Çin’in Tereddütleri: Ekonomik Gerçekçilik
Çinli ekonomistlerin bu proje hakkındaki değerlendirmeleri, işin ekonomik boyutunda duruyor. Çin asıllı Amerikalı ekonomist Firde Z., Kalkınma Yolu’nun başarısının belirsiz olduğunu savunuyor. Ona göre, Amerika Birleşik Devletleri ve Avrupa Birliği’nin Çin’e uyguladığı ticari ambargolar, bu projeyi zayıflatabilir. Çin’den Basra Körfezi’ne ulaşan ticaret mallarının Avrupa’ya geçişinde bu engellemeler, Kalkınma Yolu’nun beklenen ticaret hacmini önemli ölçüde azaltabilir. Yani, proje ne kadar umut verici görünse de, küresel ticaret dinamiklerinin bu projeyi ciddi şekilde sekteye uğratması muhtemel. Bu noktada Türkiye’nin beklediği ticaret canlanmasının, ambargolar ve gümrük kısıtlamaları nedeniyle hayal kırıklığı yaratma ihtimali bulunuyor.

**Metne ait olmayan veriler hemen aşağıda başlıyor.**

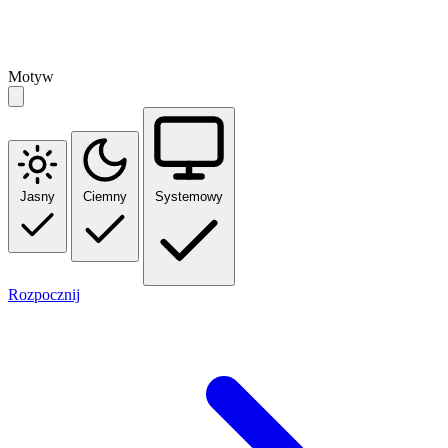
Motyw
Jasny
Ciemny
Systemowy
Rozpocznij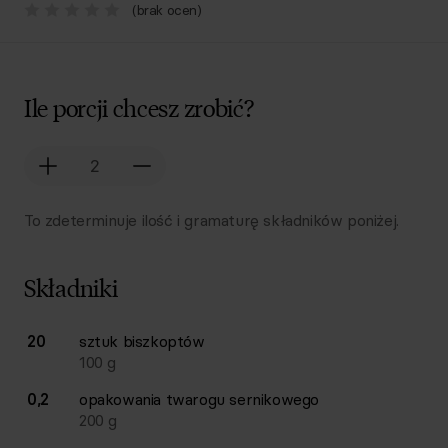
(brak ocen)
Ile porcji chcesz zrobić?
To zdeterminuje ilość i gramaturę składników poniżej.
Składniki
Lista składników przepisu z ilościami i wagami
20
sztuk
biszkoptów
Ilość
Składnik
100
g
0,2
opakowania
twarogu sernikowego
200
g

Güvenlik ve İstikrar: Bölgesel Sorunlar
Projenin karşılaştığı diğer büyük engel ise güvenlik ve siyasi istikrar meselesi. Irak’taki mevcut siyasi yapı, proje için ciddi bir risk oluşturuyor. Yolsuzluklar, etnik ve mezhepsel çatışmalar, DEAŞ gibi terör örgütlerinin bölgede etkinliği gibi faktörler, projenin hayata geçirilmesini zorlaştıran unsurlar. Firde Z., Bağdat hükümetinin istikrarsız yapısına dikkat çekiyor ve bölgedeki bu kaos ortamının projeyi güvenilir kılmayacağını öne sürüyor. Özellikle Kürdistan Bölgesel Yönetimi ve PKK arasındaki güç mücadelesi, projenin güvenlik açısından sürdürülebilirliğini şüpheye düşürüyor.

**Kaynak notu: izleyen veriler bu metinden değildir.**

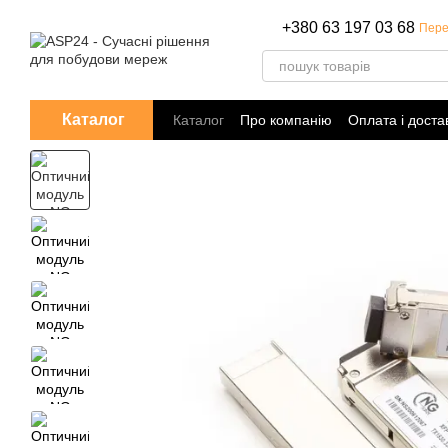
Перейти до основного контенту
+380 63 197 03 68
Пере
Каталог
Каталог
Про компанію
Оплата і доста
Політика конфіденційності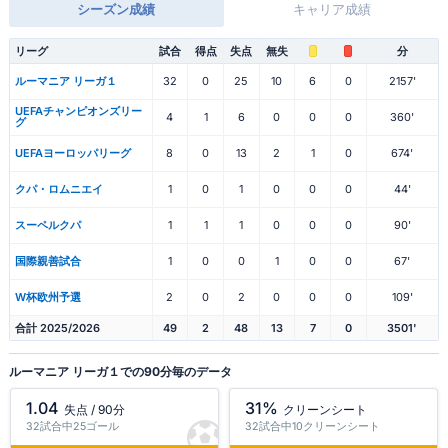
シーズン成績
キャリア成績
リーグ
試合
得点
失点
無失
分
ルーマニア リーガ１
32
0
25
10
6
0
2157'
UEFAチャンピオンズリー
4
1
6
0
0
0
360'
グ
UEFAヨーロッパリーグ
8
0
13
2
1
0
674'
クパ・ロムニエイ
1
0
1
0
0
0
44'
スーペルクパ
1
1
1
0
0
0
90'
国際親善試合
1
0
0
1
0
0
67'
W杯欧州予選
2
0
2
0
0
0
109'
合計 2025/2026
49
2
48
13
7
0
3501'
ルーマニア リーガ１での90分毎のデータ
1.04
31%
失点 / 90分
クリーンシート
32試合中25ゴール
32試合中10クリーンシート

Çin’in Alternatif Yolları ve Yeni Rakipler
Çin’in bölgedeki projelere olan yaklaşımını daha iyi anlamak için, Çin’in kendi küresel girişimi olan Yol ve Kuşak projesine bakmak gerekiyor. Kalkınma Yolu’nun Çin’in büyük projelerine rakip olup olamayacağı önemli bir soru işareti. Çin’in Pakistan üzerinden kurmayı planladığı ticaret koridorları, Kalkınma Yolu’nun hacmini küçültebilir. Yani, Çin kendi ticaret yollarını geliştirdikçe, Kalkınma Yolu’nun cazibesi ve kapasitesi azalacaktır. Bunun yanı sıra, Hindistan ve ABD’nin öncülüğünde geliştirilen IMEC projesi, Körfez ülkeleri ve Avrupa arasında ticareti yeniden şekillendirme potansiyeline sahip. Bu tür rakip projelerin varlığı, Kalkınma Yolu’nun küresel ölçekte etkisini sınırlayabilir.

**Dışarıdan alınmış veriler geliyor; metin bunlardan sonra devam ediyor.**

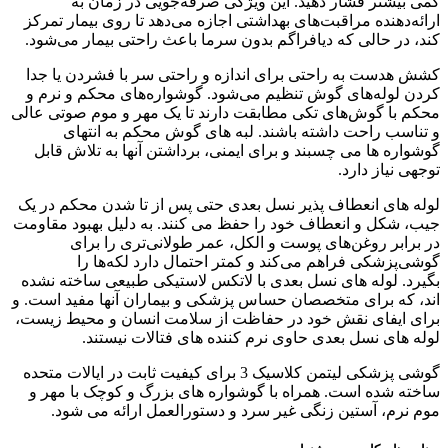
کمی بیشتر فشار دهید. این ویژگی صرفه‌جویی در زمان به
ارائه‌دهنده مراقبت‌های بهداشتی اجازه می‌دهد تا روی بیمار تمرکز
کند، در حالی که دیافراگم بدون سرما باعث راحتی بیمار می‌شود.
کشش هدست به راحتی برای اندازه و راحتی سر با فشردن یا جدا
کردن لوله‌های گوش تنظیم می‌شود. گوشواره‌های محکم و نرم و
محکم با گوش‌های تکی مطابقت دارند تا یک مهر و موم صوتی عالی
و تناسب راحت داشته باشند. لبه های گوش محکم به انتهای
گوشواره ها می چسبند و برای ایمنی، برداشتن آنها به تلاش قابل
توجهی نیاز دارد.
لوله های انعطاف پذیر نسل بعدی حتی پس از تا شدن محکم در یک
جیب، شکل و انعطاف خود را حفظ می کنند. به دلیل بهبود مقاومت
در برابر روغن‌های پوست و الکل، عمر طولانی‌تری را برای
گوشی‌پزشکی فراهم می‌کند و کمتر احتمال دارد لکه‌ها را
بگیرد. لوله های نسل بعدی با لاتکس لاستیکی طبیعی ساخته نشده
اند، که برای متخصصان حساس پزشکی و بیماران آنها مفید است. و
برای ایفای نقش خود در حفاظت از سلامت انسان و محیط زیست،
لوله های نسل بعدی حاوی نرم کننده های فتالات نیستند.
گوشی پزشکی لیتمن کلاسیک 3 برای کیفیت ثابت در ایالات متحده
ساخته شده است. همراه با گوشواره های بزرگ و کوچک با مهر و
موم نرم، آستین زنگی غیر سرد و دستورالعمل ارائه می شود.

Kalkınma Yolu’nun Geleceği: Çin’in Şüpheleri
Sonuç olarak, Kalkınma Yolu projesi Türkiye ve Irak için büyük bir ekonomik umut vaat etse de, Çinli uzmanlar bu projeye temkinli yaklaşıyor. Küresel ticaret dengeleri, bölgesel güvenlik sorunları ve rakip projelerin varlığı, Kalkınma Yolu’nun sürdürülebilirliği konusunda ciddi soru işaretleri doğuruyor. Çin’in Yol ve Kuşak girişimine rakip olamayacağı gibi, tamamlayıcı bir hat olarak kalma ihtimali yüksek. Eğer bölgesel sorunlar çözülemezse ve küresel ticaret engelleri ortadan kalkmazsa, Kalkınma Yolu, hayal edilen ekonomik faydayı getirmeyebilir.
Türkiye ve Irak, bu projeyi bölgesel bir kalkınma hamlesi olarak öne sürerken, Çin gibi küresel aktörlerin şüpheleri dikkate alındığında, projenin geleceği belirsizliklerle dolu. Önemli olan, bu belirsizliklere karşı daha gerçekçi ve uzun vadeli bir strateji geliştirip geliştiremeyecekleri.
Sonraki süreçte, projeyi izlemek ve gelişmeleri değerlendirmek, hem bölge ülkeleri hem de küresel aktörler için kritik öneme sahip olacak.